I am using Theano stochastic gradient descent for solving a minimization problem. When running my code, the first iterations seem to work, but after a while and all of a sudden, the optimized parameter (eta) becomes NaNs (as well as the derivatives g_eta). It seems to be a Theano technical issue more than a bug in my code since I have checked it in several different ways.
Anyone has an idea of which could be the reason?

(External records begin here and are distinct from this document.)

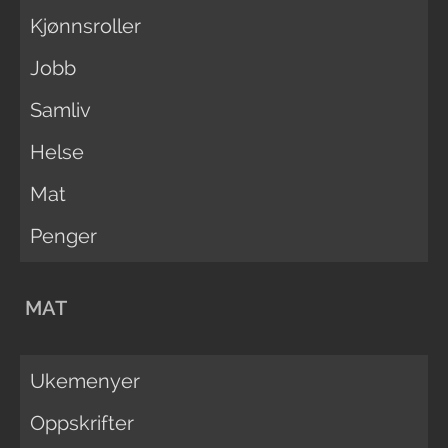
Kjønnsroller
Jobb
Samliv
Helse
Mat
Penger
MAT
Ukemenyer
Oppskrifter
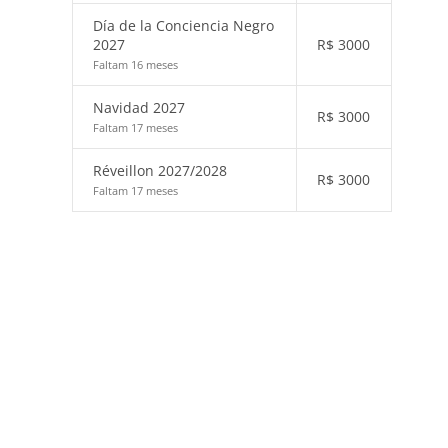
Día de la Conciencia Negro
2027
R$
3000
Faltam 16 meses
Navidad 2027
R$
3000
Faltam 17 meses
Réveillon 2027/2028
R$
3000
Faltam 17 meses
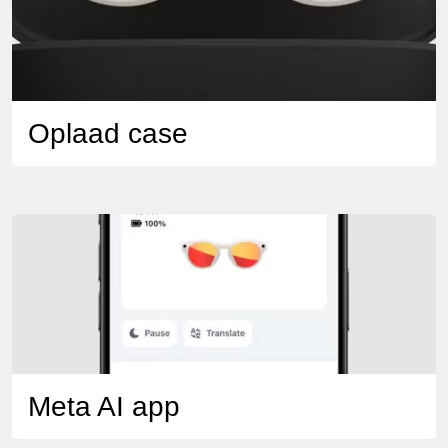
Oplaad case
Meta AI app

My code is the following:
n_exp = 4
features = theano.shared(value=X_comb_I, name='features', borrow=True)
x = T.dmatrix()
y = T.ivector()
srng = RandomStreams()
rv_u = srng.uniform((64,n_exp))
eta = theano.shared(value=rv_u.eval(), name='eta', borrow=True)
ndotx = T.exp(T.dot(features, eta))
g = ndotx/T.reshape(T.repeat( T.sum(ndotx, axis=1), (n_exp), axis=0),[n_i,n_exp])
my_score_given_eta = T.sum((g*x),axis=1)
cost = T.mean(T.abs_(my_score_given_eta - y))
g_eta = T.grad(cost=cost, wrt=eta)
learning_rate = 0.5
updates = [(eta, eta - learning_rate * g_eta)]
train_set_x = theano.shared(value=score, name='train_set_x', borrow=True)
train_set_y = theano.shared(value=labels.astype(np.int32), name='train_set_y', borrow=True)
train = theano.function(inputs=[],
outputs=cost,
updates=updates, givens={x: train_set_x, y: train_set_y})
validate = theano.function(inputs=[],
outputs=cost, givens={x: train_set_x, y: train_set_y})
train_monitor = []
val_monitor = []
n_epochs = 1000
for epoch in range(n_epochs):
loss = train()
train_monitor.append(validate())
if epoch%2 == 0:
print "Iteration: ", epoch
print "Training error, validation error: ", train_monitor[-1] #, val_monitor[-1]
Thank you!
The fact that you are getting the same problem but more slowly with a slow learning rate suggests that you possible have an instability in your function which blows up near where you start SGD.